- [RECORDS SUPPLIED]
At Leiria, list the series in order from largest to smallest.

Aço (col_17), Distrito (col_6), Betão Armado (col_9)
==
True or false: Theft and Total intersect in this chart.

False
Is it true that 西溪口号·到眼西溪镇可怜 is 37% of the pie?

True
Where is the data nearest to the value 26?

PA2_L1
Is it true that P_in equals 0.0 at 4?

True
...
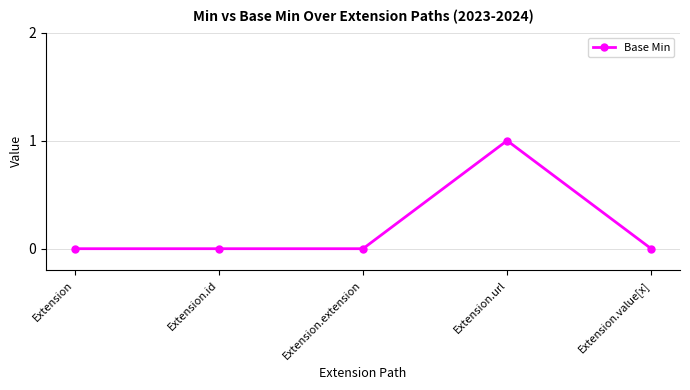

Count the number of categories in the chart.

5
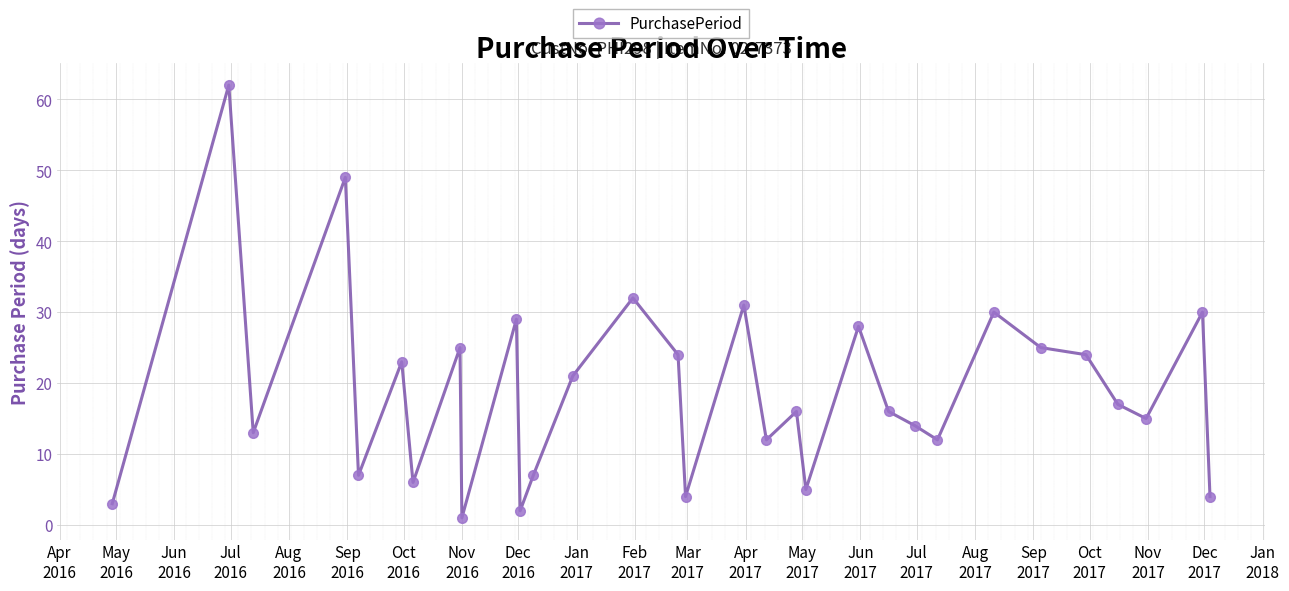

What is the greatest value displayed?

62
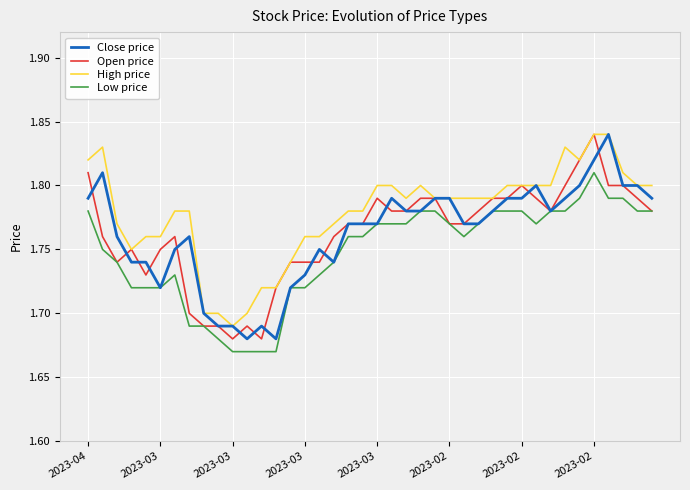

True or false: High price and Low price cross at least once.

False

- [TASK DESCRIPTION] Please show every line of the data above that contains the word "value".

- [YOUR SOLUTION]
Where is the data nearest to the value 26?
What is the greatest value displayed?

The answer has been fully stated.